» Data block
- - -

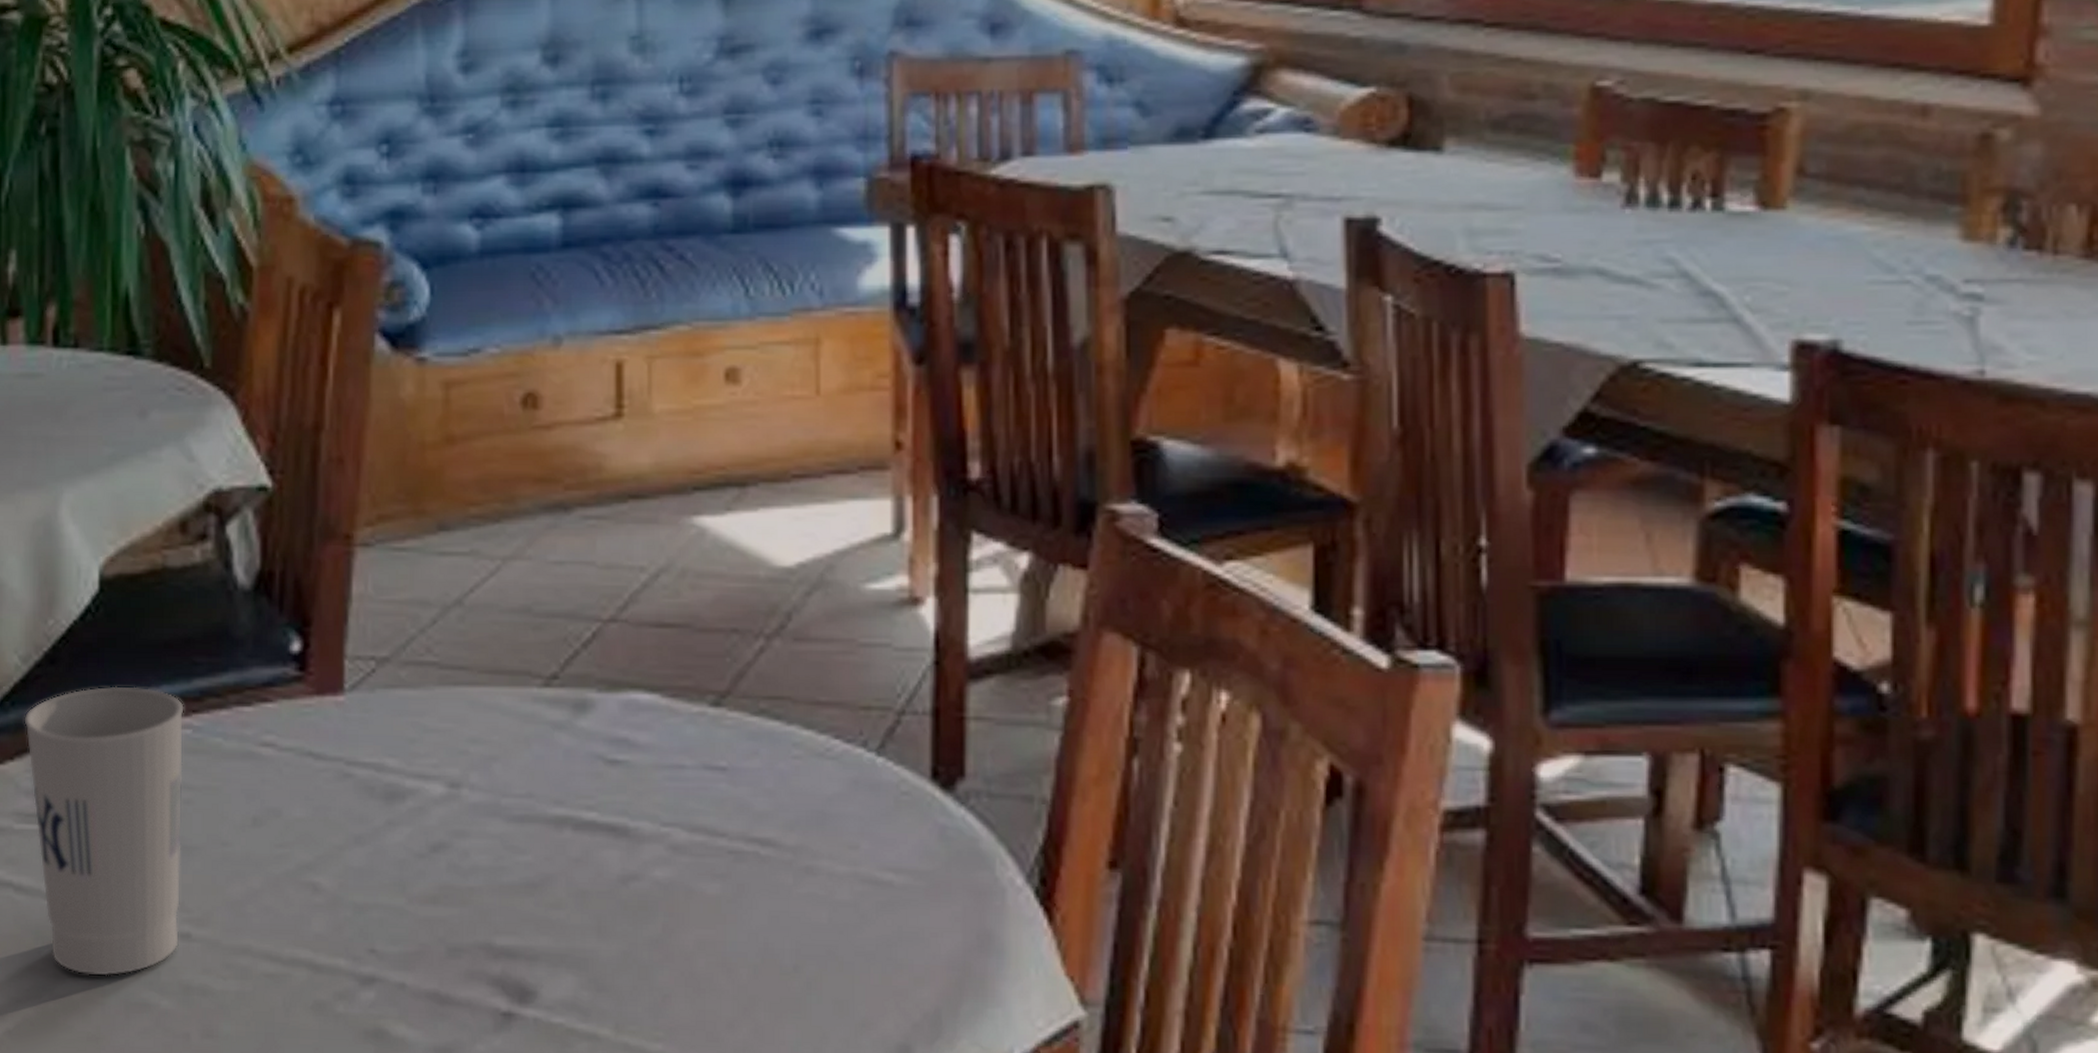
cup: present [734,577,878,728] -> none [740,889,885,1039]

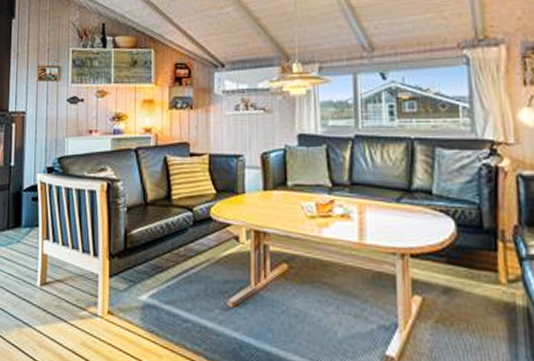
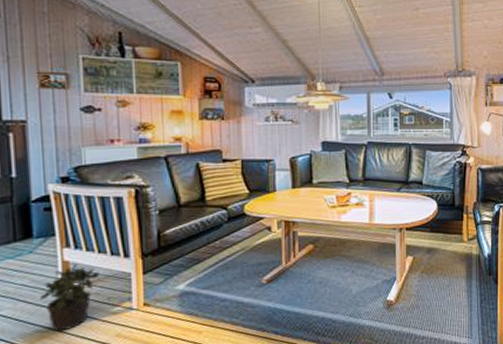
potted plant: none [22,258,72,329] -> present [40,263,100,332]

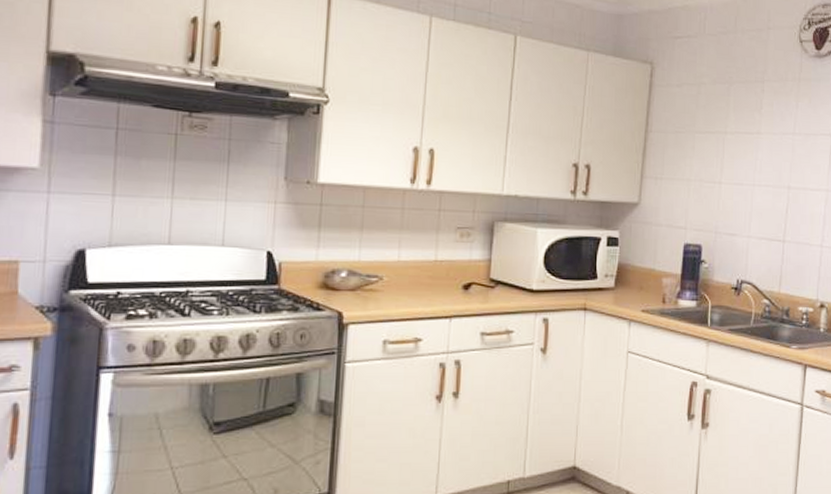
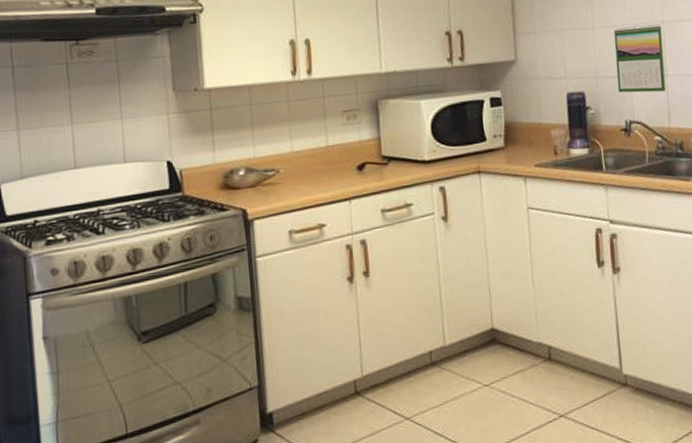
calendar: none [735,186,787,257] -> present [614,24,667,93]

- - -

» The problem
The whole listing should be transcribed exactly, though its pictures must be left out.

» Exercise response
cup: present [734,577,878,728] -> none [740,889,885,1039]

potted plant: none [22,258,72,329] -> present [40,263,100,332]

calendar: none [735,186,787,257] -> present [614,24,667,93]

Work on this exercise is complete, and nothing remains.